The anti-Black, dehumanizing notions of the series don’t age with time, they’re accessible and employed across multiple generations. During the ’60s, “Planet of the Apes” voiced white fear of calls for “Black Power” and the daily barrage of counter-racist marches and protests. Almost 50 years later, the sci-fi narrative is resurrected to voice white grievances with the first Black occupant of the White House. In 2010, right-wing political analyst Glenn Beck compared having Obama as president to landing on an alien world. In less than two years of Obama rule, Beck raged that his country had become “like the damn Planet of the Apes.” A subsequent 2015 event demonstrates the global acceptance of what Eberhardt describes as “historical representations of Blacks as less than human.” Rodner Figueroa, former celebrity for Univision television network, was fired after “joking” that “Michelle Obama looks like she’s from the cast of ‘Planet of the Apes.'” By conflating the Obamas with the “Apes” saga, Beck and Figueroa’s remarks each convey a timeless, white disgust with Black authority.
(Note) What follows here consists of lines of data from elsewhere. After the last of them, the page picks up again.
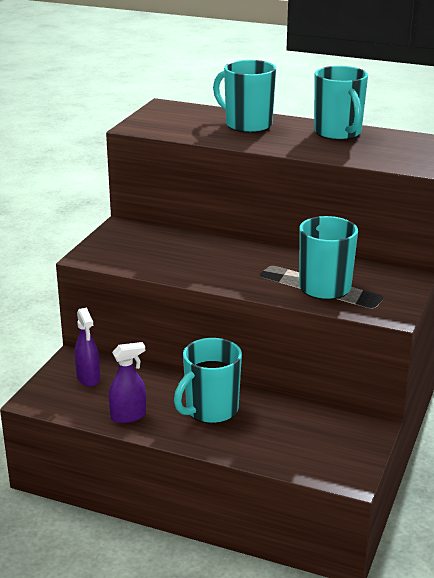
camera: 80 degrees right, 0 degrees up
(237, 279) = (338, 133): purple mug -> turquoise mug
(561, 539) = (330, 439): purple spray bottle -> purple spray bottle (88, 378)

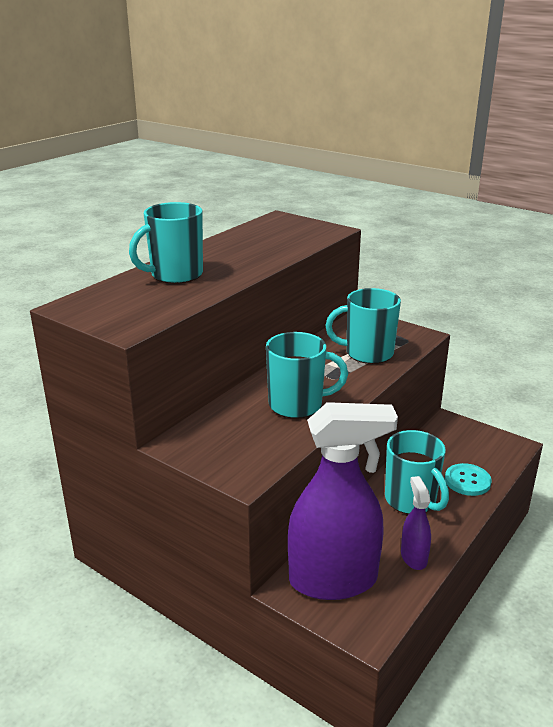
camera: 75 degrees left, 0 degrees up
(88, 378) = (333, 580): purple spray bottle -> purple spray bottle, size x2.22
(260, 444) = (467, 481): none -> turquoise button
(338, 133) = (231, 245): turquoise mug -> turquoise mug (297, 405)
Author Neely Fuller Jr. insists that Black people avoid emotional responses to this predictable rhetoric. During a 2008 interview, Fuller stressed it would be better to understand that, irrespective of our bank accounts or Black accomplishments, racists are incapable of seeing Black people as anything greater than well-behaved apes. “When [a Black person] drives by in a shiny car,” Fuller insists that, to many whites, “it’s just a monkey in a car. White people built the car, put a monkey in it, trained the monkey to drive the car, so now you’re looking at a monkey in a car. This is how the white supremacists see us and they are the ones who run our business. And we have to know … when they look at us, that’s what they see.”
Which means, unfortunately, even with the Obamas’ departure from Washington, Genevieve Benjamin will have no reprieve from anti-Black gorilla imagery. Weeks before the inauguration of the new U.S. President, Carl Paladino, a staunch supporter of President Donald J. Trump and, more important, a standing member of the Buffalo, New York, School Board, gave this unambiguous commentary to Artvoice, a New York-based publication: “Michelle Obama. I’d like her to return to being a male and let loose in the outback of Zimbabwe where she lives comfortable in a cave with Maxie, the gorilla.”
Singer John Legend offered a powerful framework for understanding these continued depictions, as he was himself recently called a ‘monkey’ by a paparazzo while walking through JFK Airport: “Black folks have had to deal with being called monkeys for a long time and dehumanization has always been a method of racism and subjugation of Black people.”